- [Task requirements]
Continue the memo below on what happens when a DST goes full-cycle, starting right after its last sentence.

- [Text]
^^^^^^^^^^^^^^^^

A DST is a finite investment, and the discipline of investing in one well includes planning for its end before it begins. At some point the sponsor sells the property, the trust dissolves, and your capital comes back — the moment the industry calls going "full-cycle." What you do at that fork determines whether you keep deferring tax or finally pay it, and the choice is more consequential than most investors realize until it arrives. This memo walks through what full-cycle means, why it happens the way it does, and the three roads out.
Key Takeaways
- 'Full-cycle' means the sponsor has sold the DST's property and returned capital to investors.
- Typical hold periods run roughly five to ten years, though timing depends on the market and the business plan.
- Because IRS rules bar a DST from reinvesting sale proceeds, the next move is yours to make.
- At sale you generally have three paths: cash out and pay the tax, 1031 into new real estate, or 721 into a REIT.
The full-cycle event is the final chapter of the lifecycle described in our in-depth DST pillar guide.
What "full-cycle" means
A DST has a defined life. When the sponsor judges conditions right, the underlying property is sold, the trust is dissolved, and the proceeds are distributed to investors — at which point the program has gone full-cycle. The term simply marks the completion of the journey from acquisition through operation to sale. For you, it's both a payday and a decision point, because the proceeds don't automatically continue inside the trust.
Typical hold periods and what drives the timing
Most DSTs target a hold of roughly five to ten years, but the precise timing is the sponsor's call, driven by market conditions and the business plan. A strong sales market or a fully executed business plan can bring an earlier exit; a weak market can extend the hold while the sponsor waits for better pricing. Because you don't control the timing, a DST suits investors who don't need a fixed exit date and can let the sponsor sell when it makes sense rather than on a schedule. Build that uncertainty into your planning rather than assuming a precise horizon.

^^^^^^^^^^^^^^^^

Extracted Records
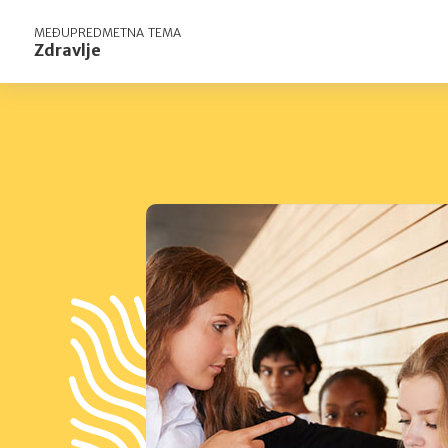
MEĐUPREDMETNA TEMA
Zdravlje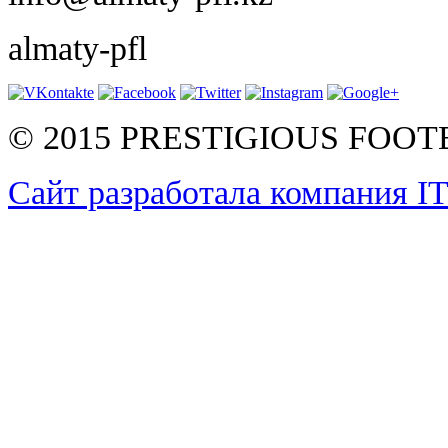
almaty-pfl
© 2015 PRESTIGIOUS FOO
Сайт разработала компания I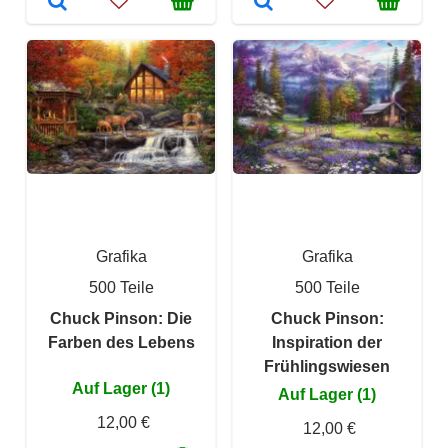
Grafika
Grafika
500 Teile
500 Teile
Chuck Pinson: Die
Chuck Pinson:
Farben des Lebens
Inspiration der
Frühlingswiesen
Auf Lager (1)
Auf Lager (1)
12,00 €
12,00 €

^^^^^^^^^^^^^^^^

- [Exercise answer]
The typical DST life cycle
The typical DST life cycle unfolds in three broad phases. First, acquisition and offering: the sponsor sources and underwrites an income-producing property, arranges non-recourse financing, structures it as a Delaware Statutory Trust that qualifies as 1031 replacement property, and sells fractional beneficial interests to investors — many of them 1031 exchangers placing the proceeds of a property sale. This phase is where you make your investment, often within the tight 45- and 180-day deadlines of a 1031 exchange, taking advantage of a DST's ability to close quickly.
Second, the hold-and-operate phase, typically lasting around five to seven years (though it varies). During this period, a master lease or property-management arrangement runs the property — collecting rent, covering expenses, and servicing debt — and the DST distributes available cash flow to investors, usually monthly or quarterly. Investors are passive: the "seven deadly sins" trustee restrictions limit the trust's ability to take new actions, so the property is essentially operated on autopilot under the master lease while you receive income. Third, the disposition phase: when market conditions and the business plan align, the sponsor sells the property, pays off the debt and any disposition costs, and returns the remaining proceeds to investors — completing the full cycle and triggering the end-of-cycle decision.
Knowing the phases sets expectations: a DST typically moves through acquisition and offering, a roughly five-to-seven-year hold during which passive investors receive distributions, and disposition when the sponsor sells and returns capital. The hold length is typical, not guaranteed.
A DST has a clock built in: you invest, you collect income for several years while the property runs on autopilot, and then the sponsor sells — at which point your money, and a new decision, come back to you.
Why a DST can't just roll over
A natural question is why the DST doesn't simply buy a new property and continue. The answer lies in the seven prohibitions: a DST is barred from reinvesting the proceeds from selling its real estate. That restriction is part of what keeps the trust classified as a passive holder of real estate rather than an active business — the very thing that makes it 1031-eligible. So the trust must distribute the proceeds, and the decision about what comes next falls to each investor individually. The structure that gave you tax deferral on the way in hands you a fresh decision on the way out.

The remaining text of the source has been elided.